GIVEN INFORMATION Start Marker

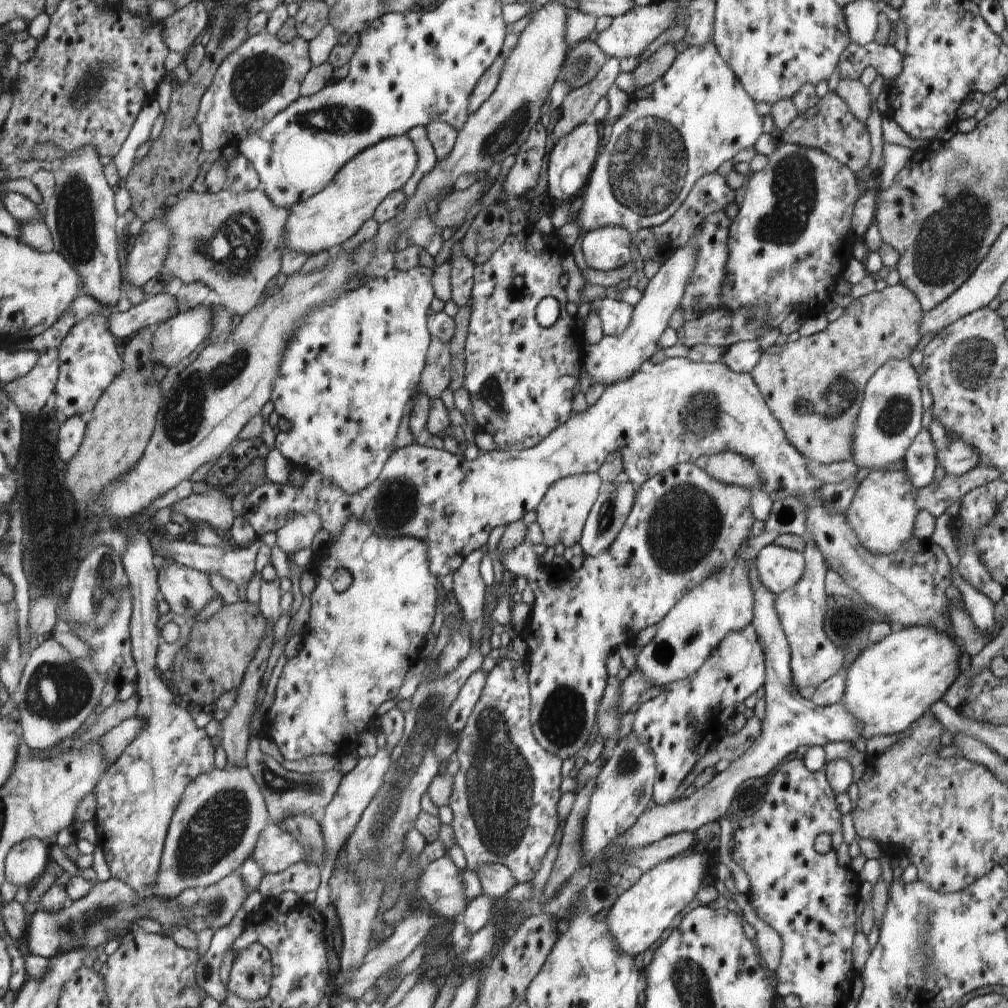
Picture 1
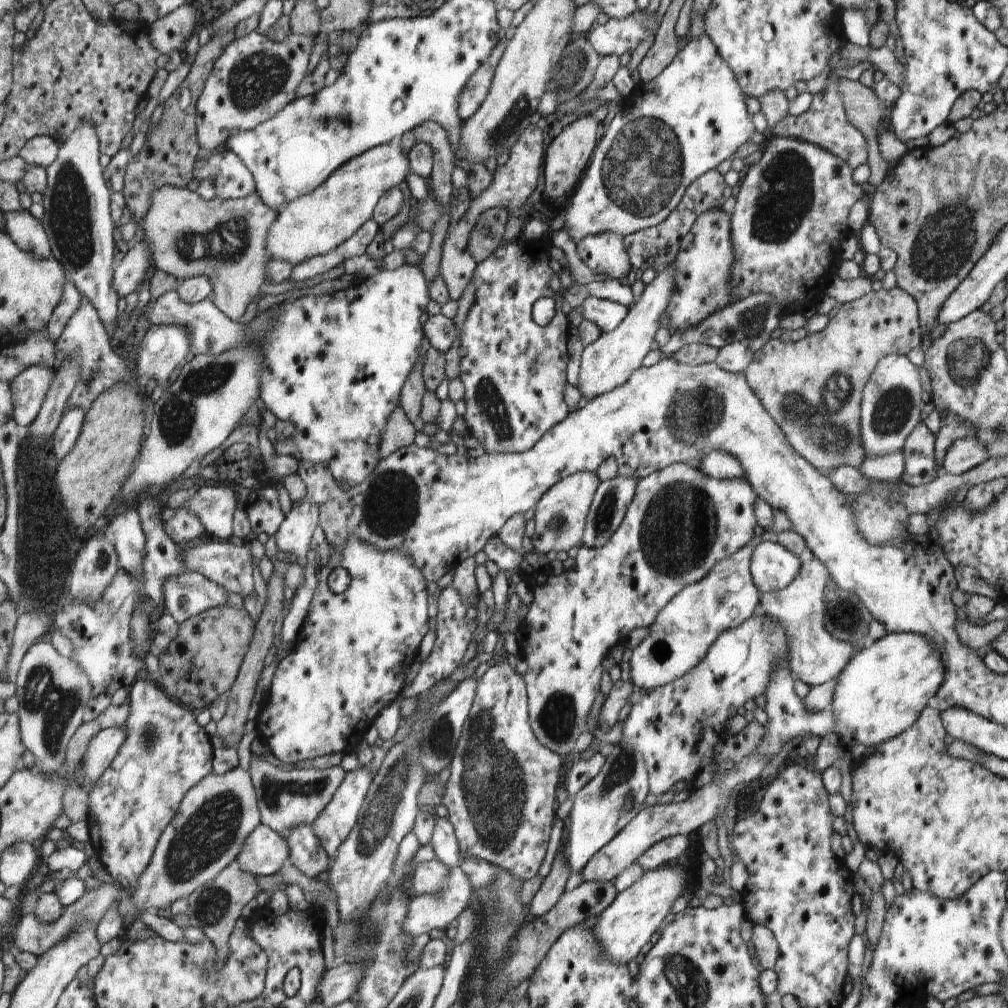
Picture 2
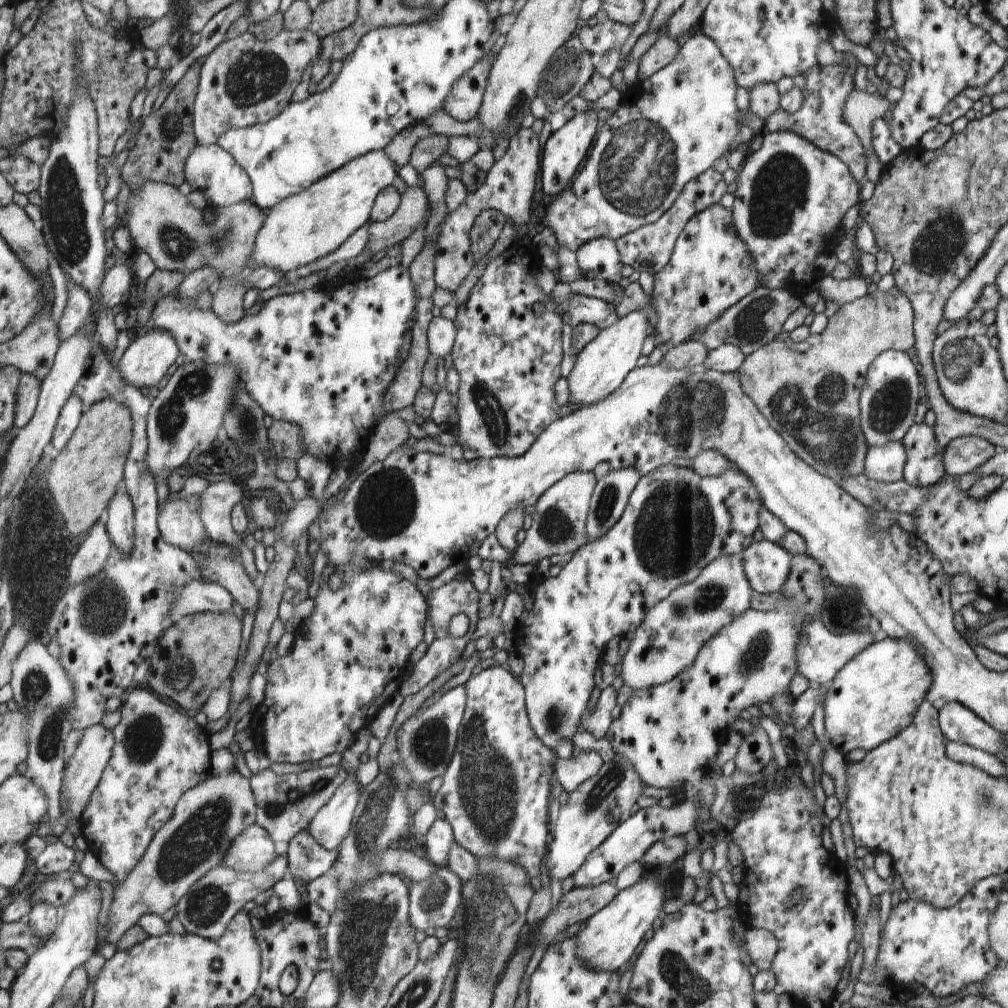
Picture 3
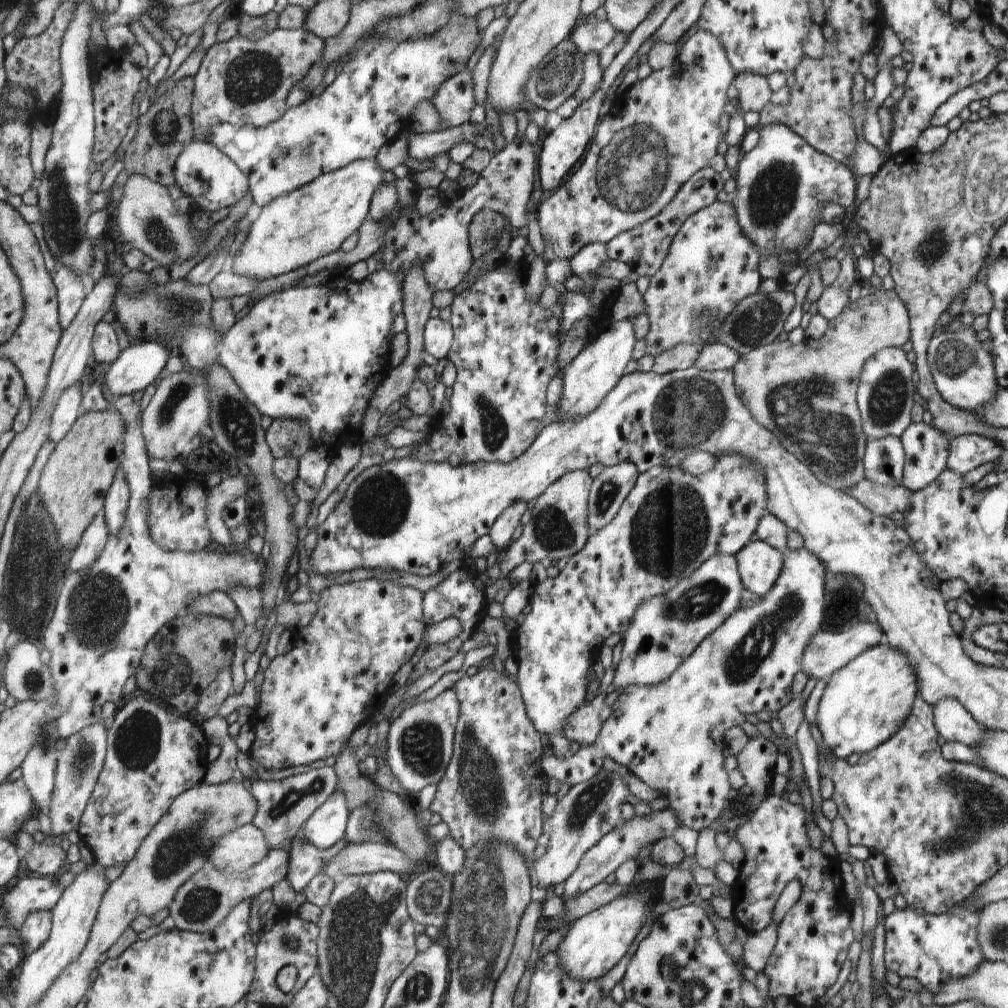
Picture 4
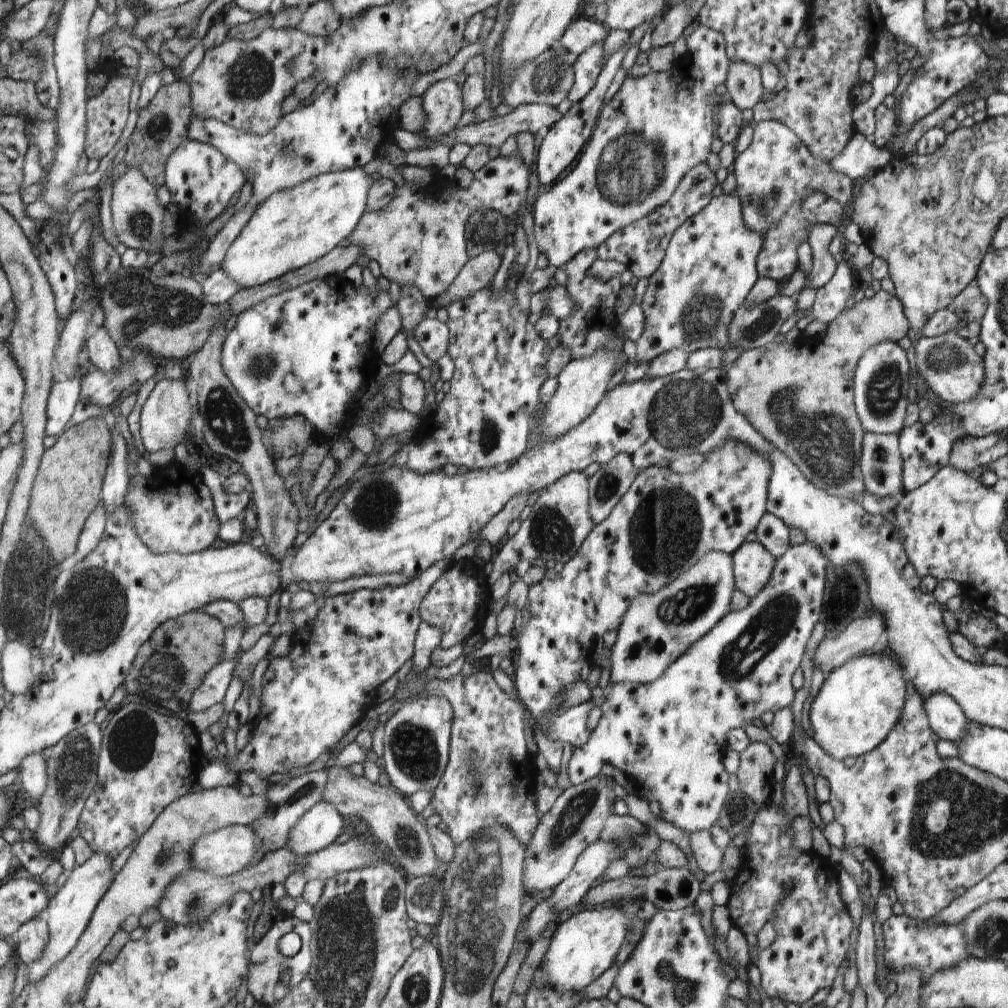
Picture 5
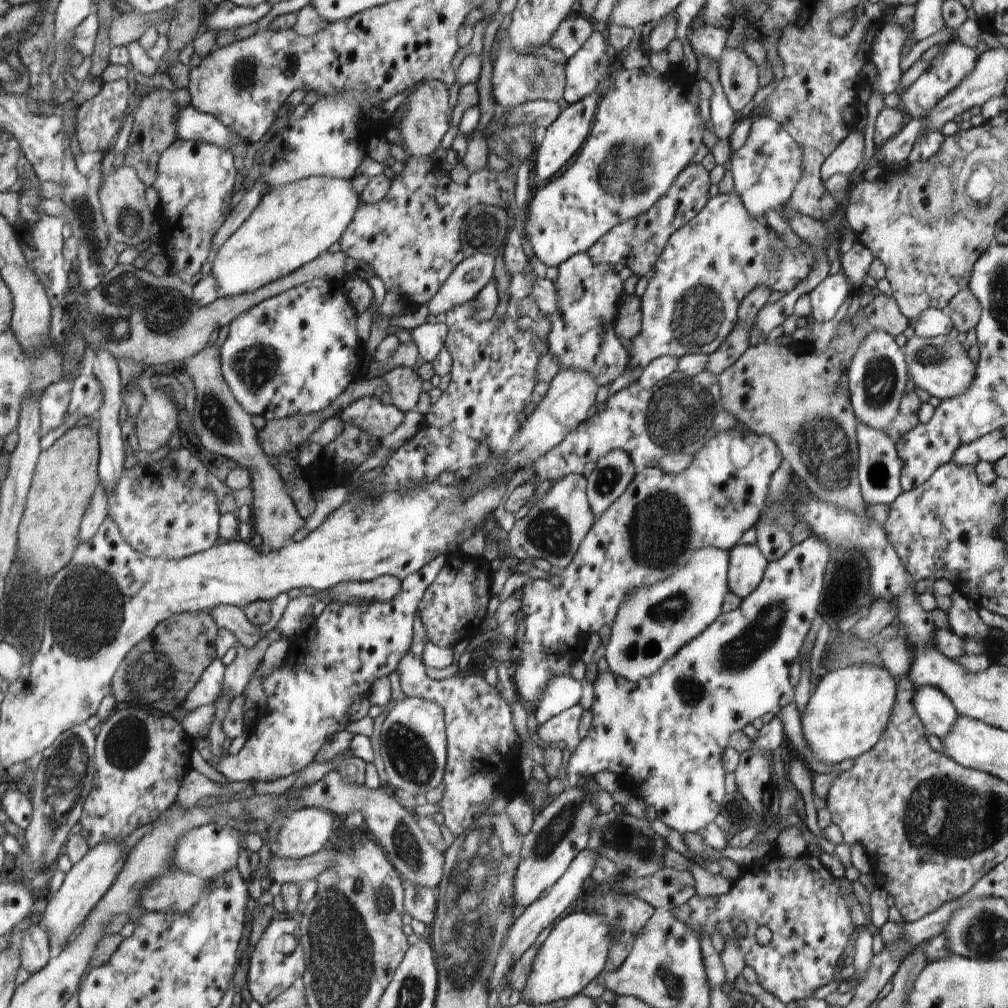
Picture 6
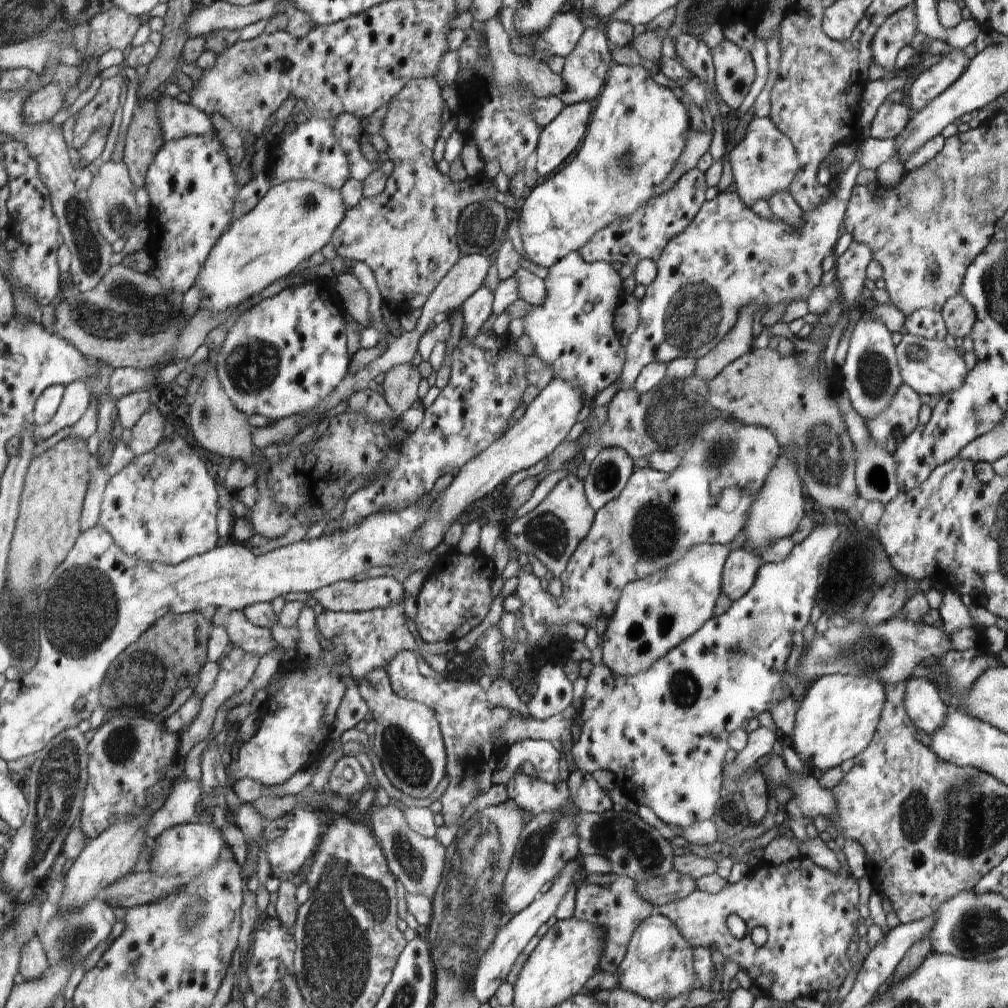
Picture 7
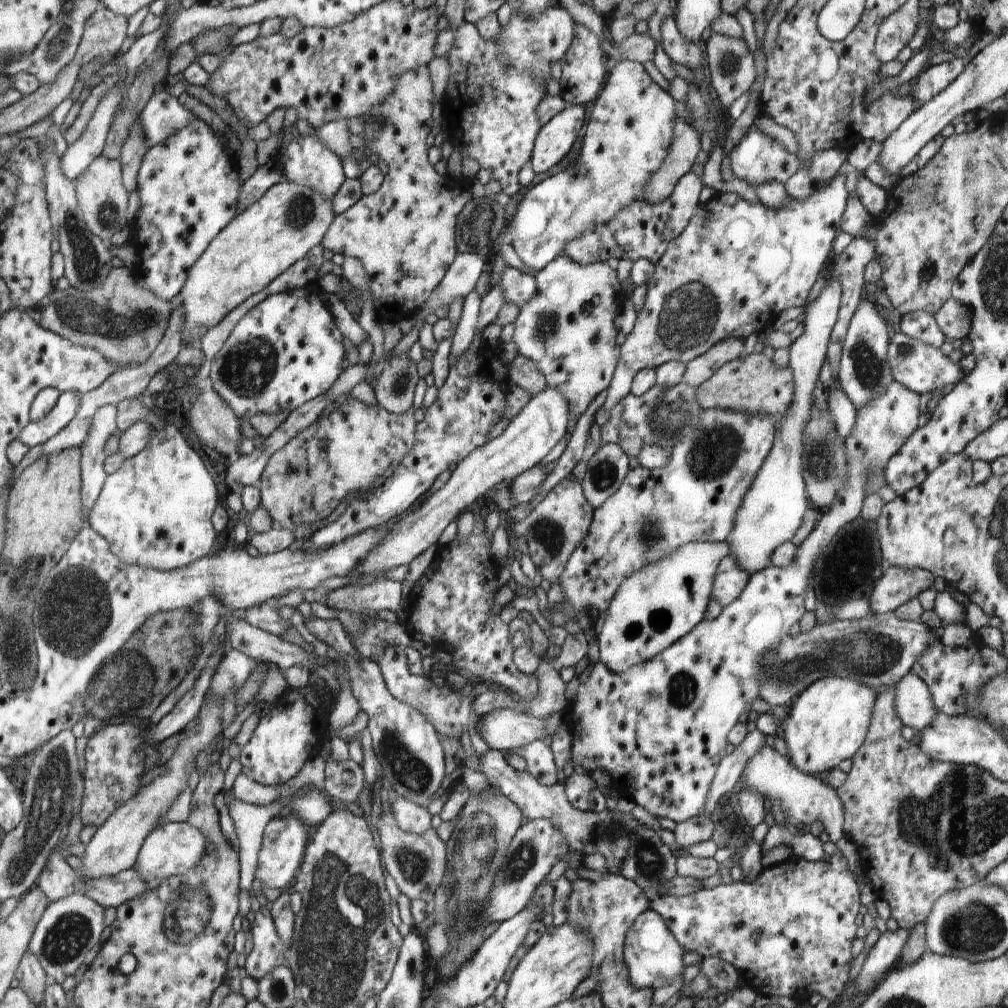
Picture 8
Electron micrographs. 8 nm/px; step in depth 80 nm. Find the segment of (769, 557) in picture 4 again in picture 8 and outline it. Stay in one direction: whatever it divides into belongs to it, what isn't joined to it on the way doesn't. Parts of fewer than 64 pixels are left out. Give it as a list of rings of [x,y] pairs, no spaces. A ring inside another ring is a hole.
[[[732,555],[724,557],[711,588],[711,598],[714,598],[720,606],[730,605],[742,596],[749,576]]]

GIVEN INFORMATION End Marker

**YOUR INSTRUCTIONS**
An exact reproduction of the material is needed, without its images.

**RESPONSE TO THE TASK**
Picture 1
Picture 2
Picture 3
Picture 4
Picture 5
Picture 6
Picture 7
Picture 8
Electron micrographs. 8 nm/px; step in depth 80 nm. Find the segment of (769, 557) in picture 4 again in picture 8 and outline it. Stay in one direction: whatever it divides into belongs to it, what isn't joined to it on the way doesn't. Parts of fewer than 64 pixels are left out. Give it as a list of rings of [x,y] pairs, no spaces. A ring inside another ring is a hole.
[[[732,555],[724,557],[711,588],[711,598],[714,598],[720,606],[730,605],[742,596],[749,576]]]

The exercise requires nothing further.